5) A história se repetiria após a virada do século: da equipe bicampeã mundial (2006), somente um jogador atuava no país. Para atenuar a busca de dólares e euros no exterior, foi montado um esquema marqueteiro com a principal emissora de TV brasileira para transmissões dos jogos da Liga Nacional. Com isto, os salários em reais tornaram-se razoavelmente competitivos, especialmente por estarem em casa e falarem a mesma língua. Ainda assim, um ou outro abdicou como o jogador Tande que logo após o campeonato mundial da Itália retornou ao seu time na Rússia. Como a situação econômica do país é estável e até invejável diante das maiores economias mundiais, é natural que se possam oferecer melhores salários aos “nossos heróis”. 

6) A emoção de Murilo quando foi anunciado o melhor jogador do Mundial de Vôlei (2010) tinha uma razão. O ponteiro teve de superar ao longo da competição uma dor interminável na panturrilha, que causou cãimbras e o fez jogar no sufoco em algumas partidas. Com o alívio do dever cumprido, o camisa número 8 afirmou que nunca viu a seleção passar por tanta dificuldade em um torneio em que saiu vitoriosa. Foi a mais difícil pelos problemas físicos. Até em 2009 nós conversávamos que nunca tinha acontecido muitos problemas físicos na equipe ao longo das competições, dizíamos que éramos muito sortudos por isso. Mas neste mundial foi complicado. Primeiro já pelo problema do Marlon, que não era um problema físico e sim fisiológico, e ele superou… Depois o problema do Bruno na semifinal, quando sentiu o tornozelo esquerdo e o meu na panturrilha e hoje também sentindo o tornozelo. “Isso é ainda melhor para gente tentar se ajudar em quadra”.  

7) O atleta Giba, desde os jogos da Liga não atuava e não atuou efetivamente nesse mundial, possivelmente poupado por motivos médicos. Passou a ser o “segundo” do técnico, dando apoio e instruções aos seus colegas.
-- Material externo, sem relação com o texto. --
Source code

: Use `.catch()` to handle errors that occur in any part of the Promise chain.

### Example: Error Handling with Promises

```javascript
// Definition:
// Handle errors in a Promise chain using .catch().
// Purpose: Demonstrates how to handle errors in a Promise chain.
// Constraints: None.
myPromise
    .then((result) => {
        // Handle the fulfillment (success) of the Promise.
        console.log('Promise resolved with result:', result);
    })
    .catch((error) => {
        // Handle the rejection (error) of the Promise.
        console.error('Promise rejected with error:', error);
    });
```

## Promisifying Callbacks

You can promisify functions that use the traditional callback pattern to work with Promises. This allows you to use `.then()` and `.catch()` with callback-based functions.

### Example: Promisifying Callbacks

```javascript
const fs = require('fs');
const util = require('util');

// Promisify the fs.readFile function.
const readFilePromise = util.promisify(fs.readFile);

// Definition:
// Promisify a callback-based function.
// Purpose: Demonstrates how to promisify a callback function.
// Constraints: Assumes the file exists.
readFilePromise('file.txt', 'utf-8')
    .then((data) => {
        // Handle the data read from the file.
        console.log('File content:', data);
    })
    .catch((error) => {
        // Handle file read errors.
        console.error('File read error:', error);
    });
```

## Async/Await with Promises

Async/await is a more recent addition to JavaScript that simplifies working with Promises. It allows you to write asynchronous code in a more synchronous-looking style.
Todavia, no Brasil, deixou escapar uma brincadeira pouco saudável para um atleta de seu nível: “Creio que a Fivb deveria daqui para frente realizar um campeonato mundial com todos os outros países; aquele que vencer, disputará com o Brasil quem será o campeão”. Lamento, mas notei certa empáfia em suas palavras. Como deve ser difícil voltar a por os pés no chão após vôos tão altos! E lembrar que em 2002 foi pego no exame antidoping na Itália, fato este abafado na grande imprensa, inclusive com a ida de um bombeiro à Bota. Certamente a divulgação do fato comprometeria a boa imagem do garoto-propaganda do patrocinador oficial.